The Tea Party would have opposed the National Parks system. Sectioning off millions of acres of land which otherwise could be privately developed is a job killer! Letting places like Yosemite Valley just sit there without allowing business to “improve the experience” is an affront to freedom! Uncle Sam’s telling Americans where they can and can’t build is government overreach! The whole scheme will raise your taxes! Taxes – and they’ll take your guns!

But no, Republican leaders like Abraham Lincoln and Teddy Roosevelt saw how these parks should be nationalized, saved for future generations to have and enjoy. Lincoln did coin the phrase “for the people, by the people,” the perfect slogan for a walk through a government-regulated and, therefore, pristine forest.

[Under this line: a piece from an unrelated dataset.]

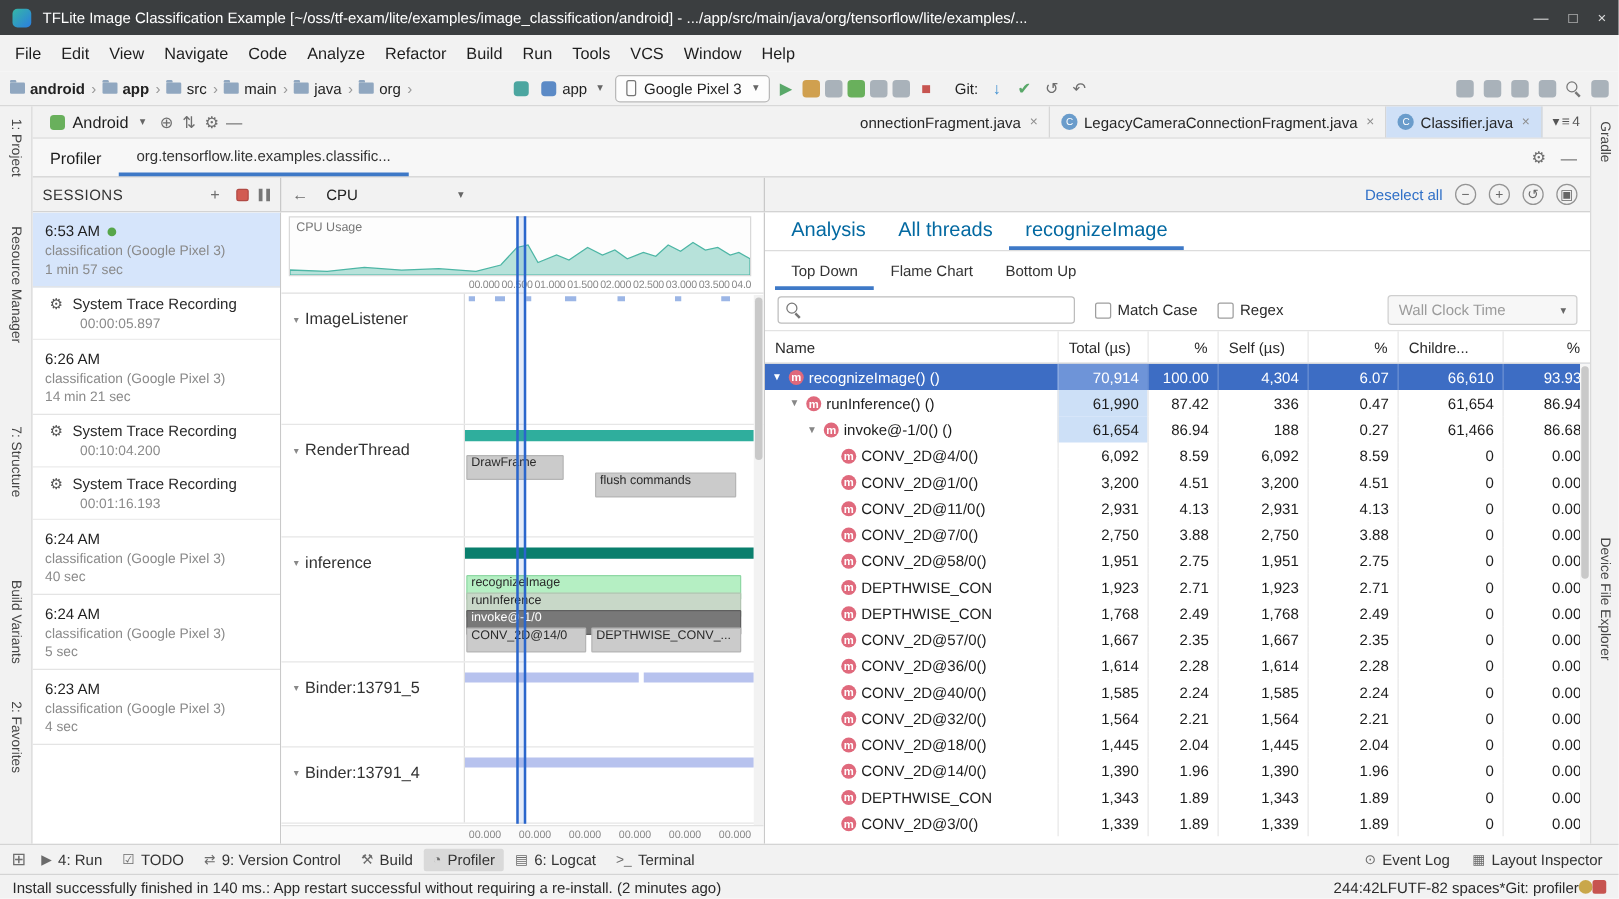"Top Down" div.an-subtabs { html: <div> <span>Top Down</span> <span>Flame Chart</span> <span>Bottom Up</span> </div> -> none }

And our more perfect union needs to ensure that the Internet can be open and indifferent to content (even if you disagree with said content). Congress didn’t just sit on their hands and hope that just because no one had yet developed Yellowstone it wasn’t at risk of such a fate. No, they acted. They protected it. Yellowstone is still there for all of us to enjoy. It’s ours.

What needs to happen? Earlier this year, the U.S Court of Appeals for the District of Columbia handed down the Comcast Decision stating under current law, the FCC doesn’t have the authority to regulate equality of content. This means the law must be changed.

Congressman Henry Waxman, chairman of the Committee on Energy and Commerce that oversees the FCC, said he is for Net Neutrality. Waxman said any bill about the issue would have to come out of his committee. What’s taking so long? The hold up is that the term “Net Neutrality” sounds like a fishing ordinance instead of what Senator Al Franken describes as “the free speech issue of our time.”